Eventually, she received an invitation from Ipsy to attend Jem Fashion Beauty, an international convention held in Florida. That led to more opportunities.

"I would fly out to L.A., Toronto, Miami, San Francisco, New York as a creator and meet with other creators and brands," Urribarres said.

At the time, she lived in Virginia and flew coast to coast.

"I really liked L.A. and all the creators were there, and all of the brands were based out there," Urribarres said.

Moving to the West Coast proved worth her while, as her social media influence took off. "I had no idea that I was going to make money from it," Urribarres said.

Her ODU degree in psychology well equipped her for this influential business.

"When I was learning psychology, they taught us everything," said Urribarres, a graduate of Granby High School who earned her ODU degree in 2012. "There were classes for child psychology, there's abnormal psychology and I.O. (industrial/organizational) psychology, which is what they use in corporations.

"I loved ODU, and all of the professors were really nice."

She applies psychology to her job, noting that branding and psychology go hand in hand.

"It helps to know how the consumer thinks, so psychology helps," Urribarres said.

However, her career was interrupted when she had to pause filming after contracting COVID-19 last spring.

"I got sick at the end of May and I was positive for four weeks, so I was in bed for a month," Urribarres said. "My fatigue wouldn't go away."

She would try to do light chores like vacuuming or cooking and became fatigued to the point she would either have to sit down or lay down.

"COVID was so bad because I had long-term effects from it," Urribarres said. "I just started feeling better in November."

She eventually snapped back into the swing of her daily workout and posting routine.
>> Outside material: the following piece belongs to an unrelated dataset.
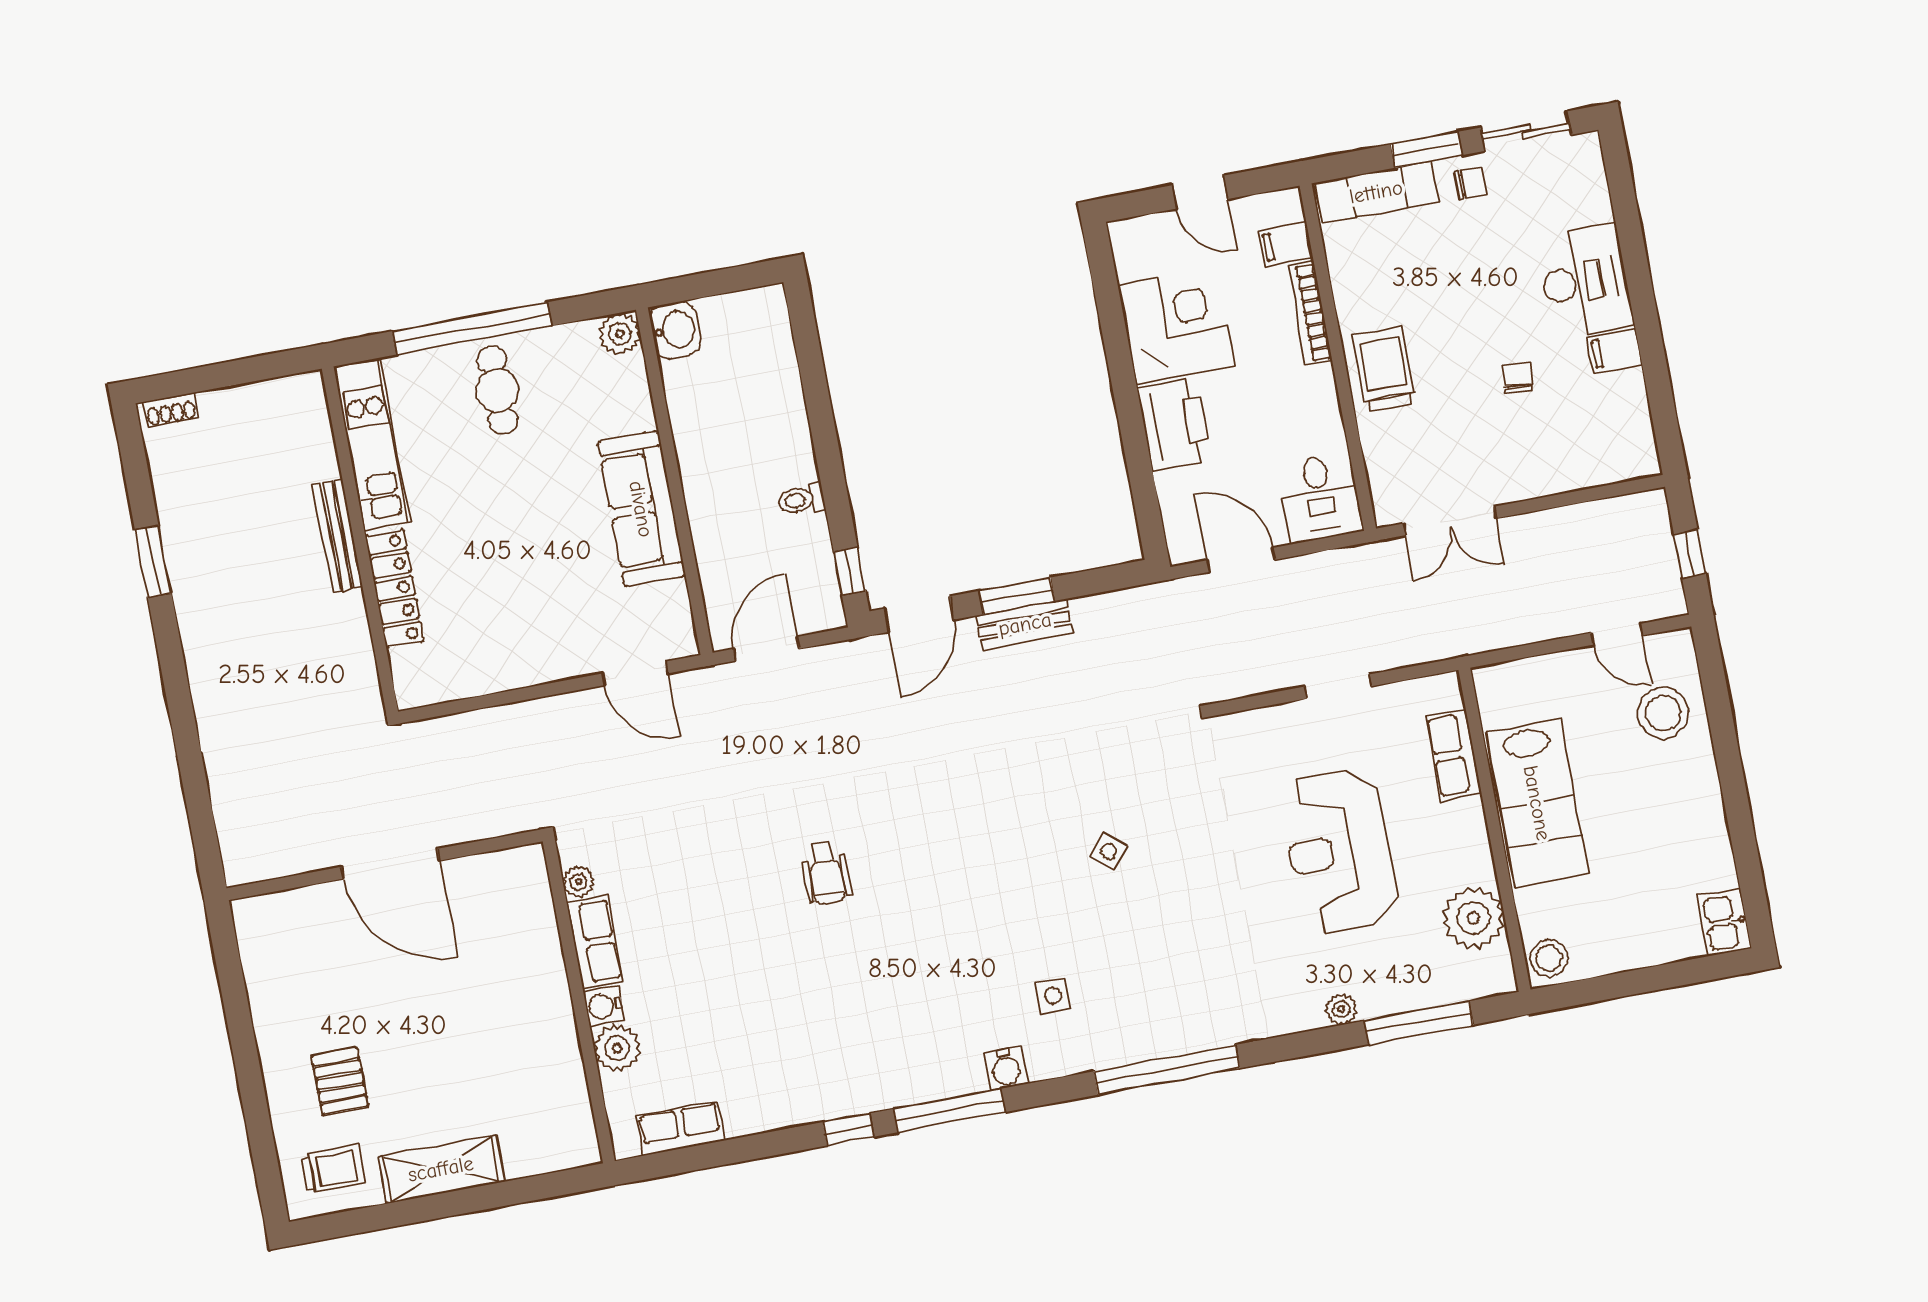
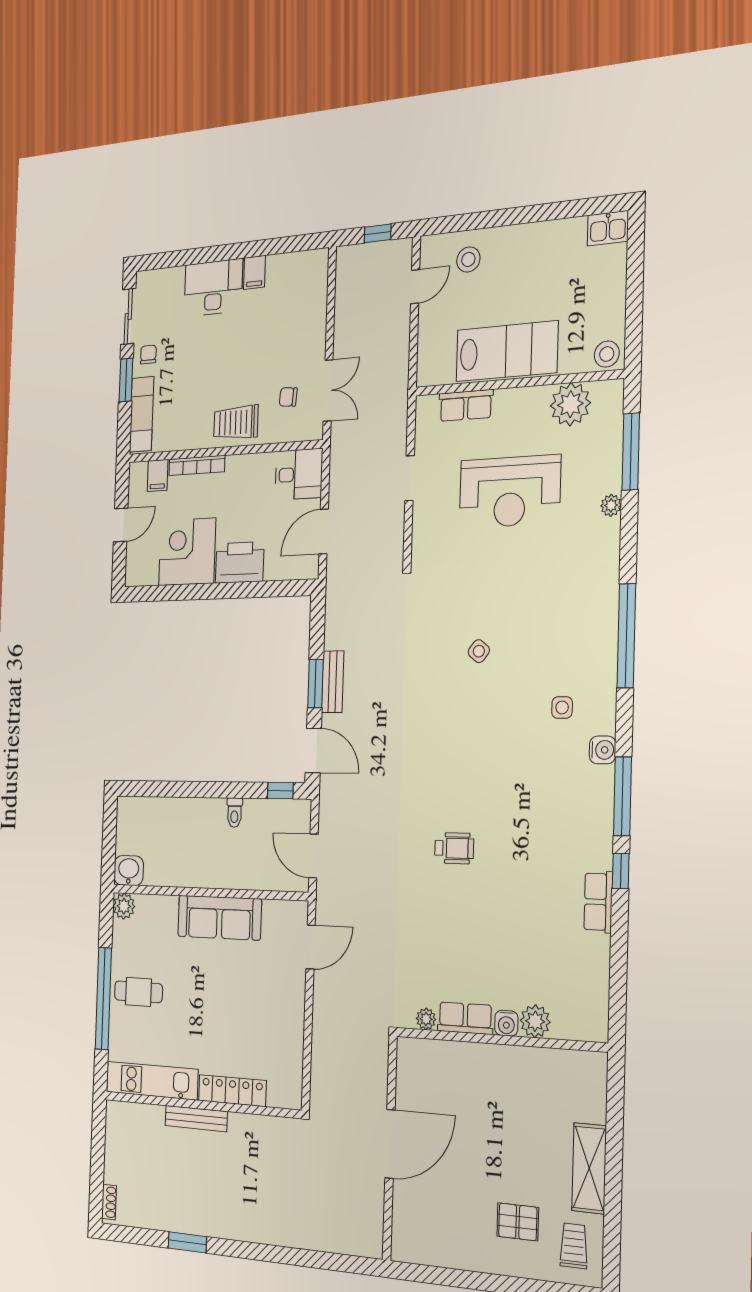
chair: (1518, 378) -> (288, 397), moved
stool: (1663, 713) -> (468, 259), width x0.73, depth x0.73
row of seats: (681, 1128) -> (598, 902), moved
Being an influencer requires a lot of time and planning. Sometimes she films a few videos a day to stay ahead of her schedule. Each platform is different, and she tailors her posts to attract more viewers.

"I try to post as much as I can, and the good thing is I can make content anywhere," Urribarres said.

Her drive to be an influencer continues. Recently, she was only one of six influencers asked by DERMA E, an L.A.-based vegan skincare company, to be an ambassador.

"When I'm trying to push a product, if a company asks me to advertise this foundation, it has to be real, I have to like it and it has to come from my heart," Urribarres said.